Task prompt ->
From the records, report how many lines hold the word "added", with the number as the sole reply.

Segment Start: Recorded information

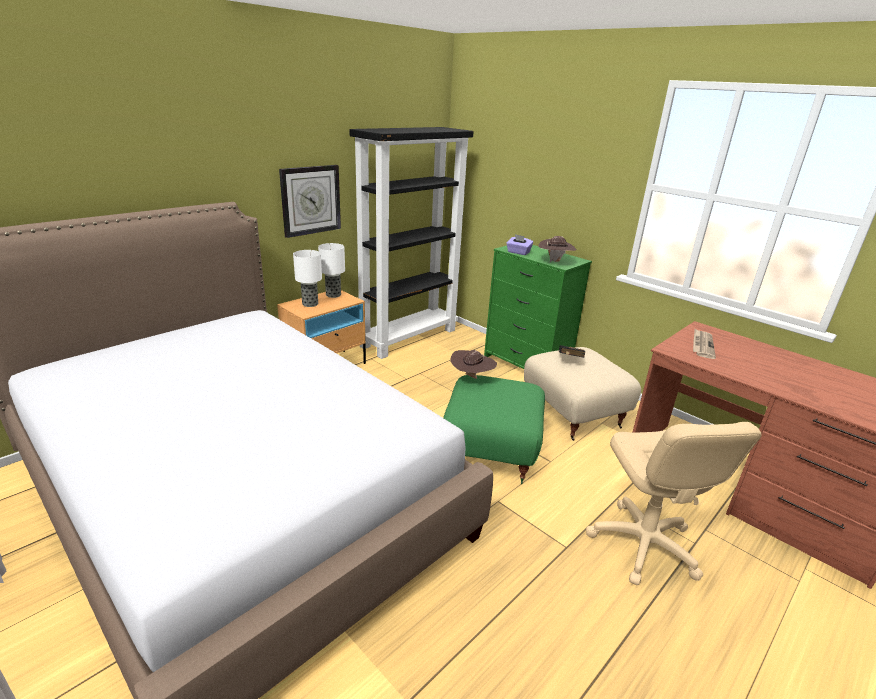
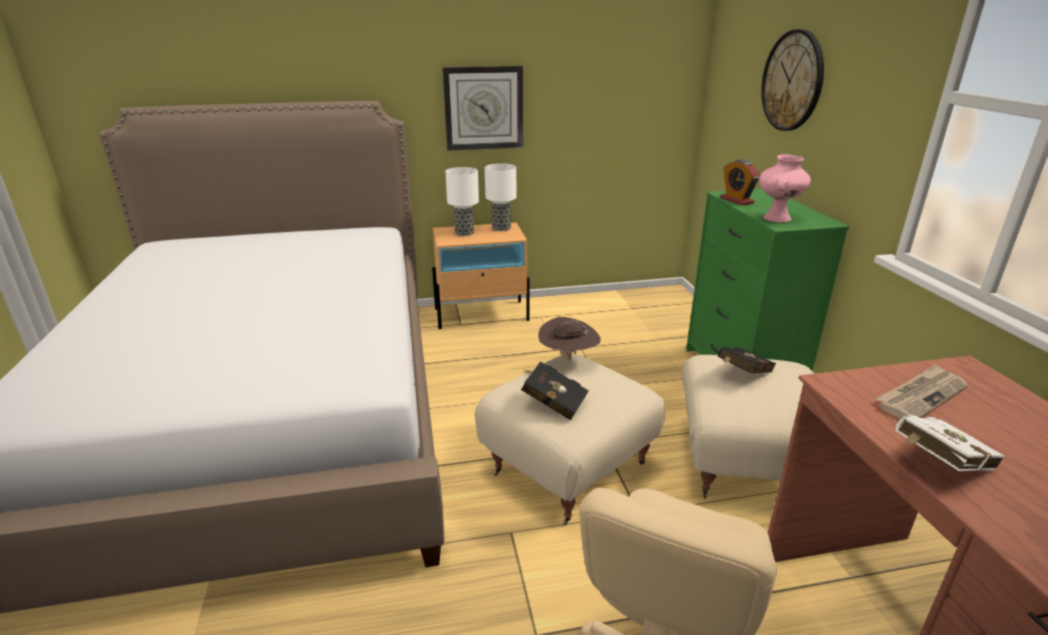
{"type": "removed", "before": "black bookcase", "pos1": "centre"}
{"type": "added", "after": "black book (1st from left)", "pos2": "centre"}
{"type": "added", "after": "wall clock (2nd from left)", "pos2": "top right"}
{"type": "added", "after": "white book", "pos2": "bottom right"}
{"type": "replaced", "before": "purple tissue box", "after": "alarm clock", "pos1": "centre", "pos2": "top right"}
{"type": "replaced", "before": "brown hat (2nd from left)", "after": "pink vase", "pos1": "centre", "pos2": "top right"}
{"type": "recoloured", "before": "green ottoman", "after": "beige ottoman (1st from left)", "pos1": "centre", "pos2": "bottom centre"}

Segment End: Recorded information

Task response ->
3